Le temps de l'Avent qui nous sépare de Noël est un temps d'attente. En fait, nous sommes toujours en train d'attendre : attendre que les événements passent, attendre que les autres changent, attendre un enfant non attendu, non désiré, attendre un enfant attendu mais qui ne vient pas, attendre que la justice vienne, attendre que les hommes s'aiment vraiment, attendre à chaque année un Royaume des cieux qui se laisse prier et j'en passe.

Malgré tout, nous continuons d'attendre, d'espérer. Nous courons après ces moments d'espérance, après ces moments de rafraîchissement qui nous permettront d'affronter à nouveau les gestes quotidiens, les événements parfois brutaux.

Noël est un de ces jours d'espérance tant attendu par tous les hommes. Mais qu'est-ce que nous attendons au juste ou plutôt qui est-ce que nous attendons? Notre attente est-elle quelqu'un?

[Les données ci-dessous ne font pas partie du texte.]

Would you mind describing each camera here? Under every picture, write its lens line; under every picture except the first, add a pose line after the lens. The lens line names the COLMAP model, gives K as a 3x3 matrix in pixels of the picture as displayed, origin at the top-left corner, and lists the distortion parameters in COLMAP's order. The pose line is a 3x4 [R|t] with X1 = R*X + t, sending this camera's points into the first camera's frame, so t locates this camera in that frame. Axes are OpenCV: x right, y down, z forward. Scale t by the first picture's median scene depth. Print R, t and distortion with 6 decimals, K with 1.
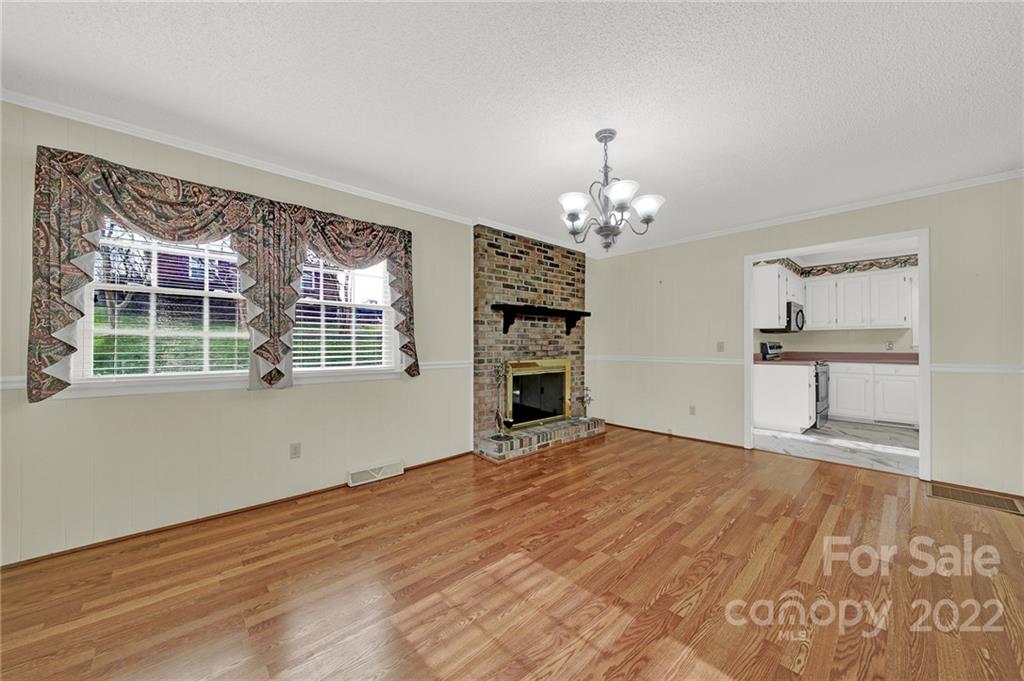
lens RADIAL K [[364.7, 0, 506.8], [0, 364.7, 343.5], [0, 0, 1]] dist [-0.000857, -0.000092]
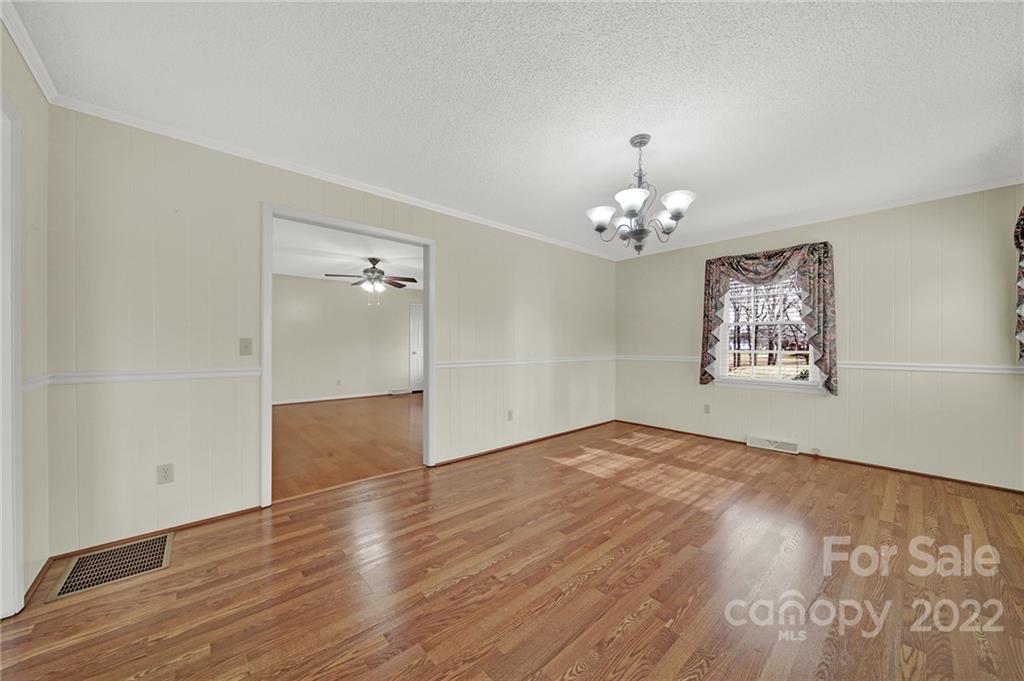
lens RADIAL K [[365.8, 0, 514.3], [0, 365.8, 344.6], [0, 0, 1]] dist [0.000186, -0.000087]
pose [[-0.999996, -0.002481, 0.001362, 0.345268], [-0.002489, 0.999982, -0.005383, 0.008372], [-0.001349, -0.005386, -0.999985, 1.120610]]
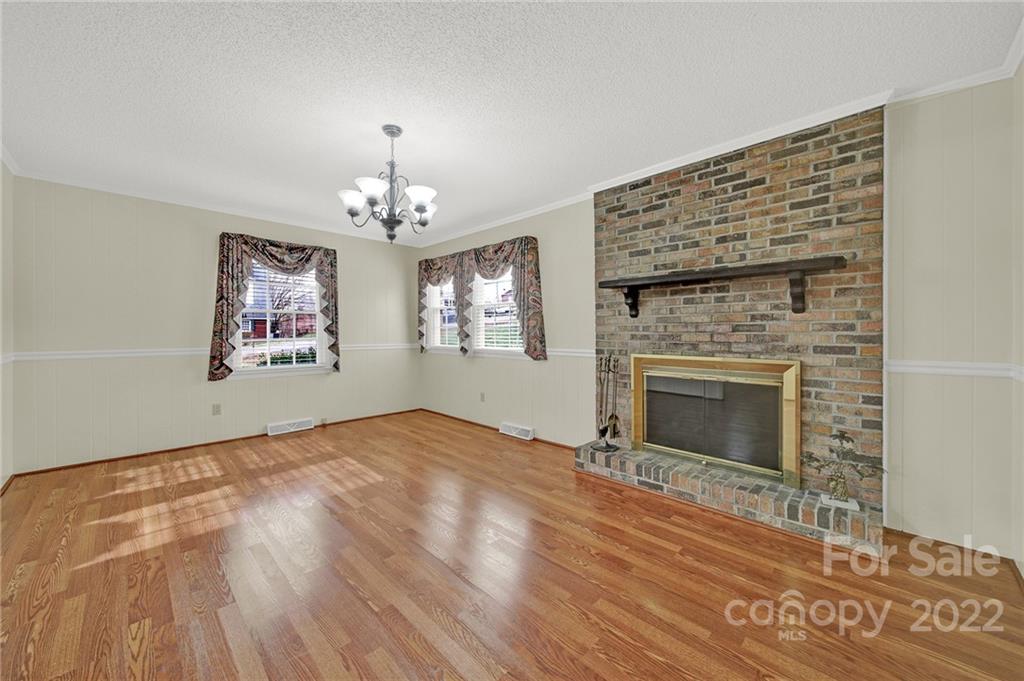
lens RADIAL K [[372.4, 0, 514.2], [0, 372.4, 337.5], [0, 0, 1]] dist [-0.001140, -0.000277]
pose [[0.068045, 0.012570, -0.997603, 0.746376], [0.002795, 0.999914, 0.012790, 0.003565], [0.997678, -0.003659, 0.068004, 0.700516]]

Notre attente a-t-elle pour objet des choses, des cadeaux, des soirées, un échappatoire du réel? Notre attente peut-elle aussi être quelqu'un à rencontrer, quelqu'un de tellement familier que parfois je l'oublie presque?

Et Jésus au milieu de toutes ces attentes? Ça fait 2,000 ans qu'il attend les hommes. Il attend ces hommes et ces femmes pour qui seule la fête est importante. Il attend ces hommes et ces femmes qui ne voient en lui qu'un petit Jésus aux boucles d'or dans une crèche de ouate. Il attend le coeur de l'homme et de la femme pour l'ouvrir à une ferme espérance.

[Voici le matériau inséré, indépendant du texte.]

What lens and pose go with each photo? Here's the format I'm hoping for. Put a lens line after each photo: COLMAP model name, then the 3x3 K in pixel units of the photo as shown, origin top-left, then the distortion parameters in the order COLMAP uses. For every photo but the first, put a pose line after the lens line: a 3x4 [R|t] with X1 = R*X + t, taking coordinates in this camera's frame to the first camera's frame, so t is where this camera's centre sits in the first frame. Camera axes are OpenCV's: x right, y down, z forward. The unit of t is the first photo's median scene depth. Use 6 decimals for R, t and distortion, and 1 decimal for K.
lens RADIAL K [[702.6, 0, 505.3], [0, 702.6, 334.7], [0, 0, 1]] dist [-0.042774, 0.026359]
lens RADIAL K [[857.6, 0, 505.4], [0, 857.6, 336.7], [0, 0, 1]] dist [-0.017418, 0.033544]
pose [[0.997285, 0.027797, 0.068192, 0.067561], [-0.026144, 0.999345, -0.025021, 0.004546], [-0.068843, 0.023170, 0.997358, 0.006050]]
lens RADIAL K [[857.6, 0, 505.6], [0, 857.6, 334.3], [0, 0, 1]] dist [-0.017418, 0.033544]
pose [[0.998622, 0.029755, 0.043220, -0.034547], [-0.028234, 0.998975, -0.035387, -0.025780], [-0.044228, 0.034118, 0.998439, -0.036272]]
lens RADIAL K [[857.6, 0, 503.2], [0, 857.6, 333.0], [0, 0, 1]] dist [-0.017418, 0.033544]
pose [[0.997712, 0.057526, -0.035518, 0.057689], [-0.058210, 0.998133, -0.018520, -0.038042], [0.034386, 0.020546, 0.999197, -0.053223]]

L'attente de Jésus est espérance. Il attend que l'homme devienne pour l'homme un véritable ferment d'espérance.

Il y aura toujours des pauvres, bien sûr. Il y aura toujours de la souffrance et de la solitude, bien sûr. Mais pourquoi faudrait-il que ce soit ce pauvre, ce malheureux, ce solitaire qui soit toujours pauvre et malheureux et seul? Et pourquoi faudrait-il que ce soit par moi que ces choses arrivent? Se pourrait-il que l'inverse soit vrai? Que les hommes soient moins pauvres, moins malheureux, moins solitaires à cause de moi?

Se pourrait-il surtout que le coeur de cet homme et de cette femme s'ouvre à une plus grande espérance à cause de moi, à cause de Jésus né pauvre, mis à l'écart par les hommes il y a 2,000 ans?

À Noël, quelqu'un m'attend. Et moi, est-ce que j'attends quelqu'un?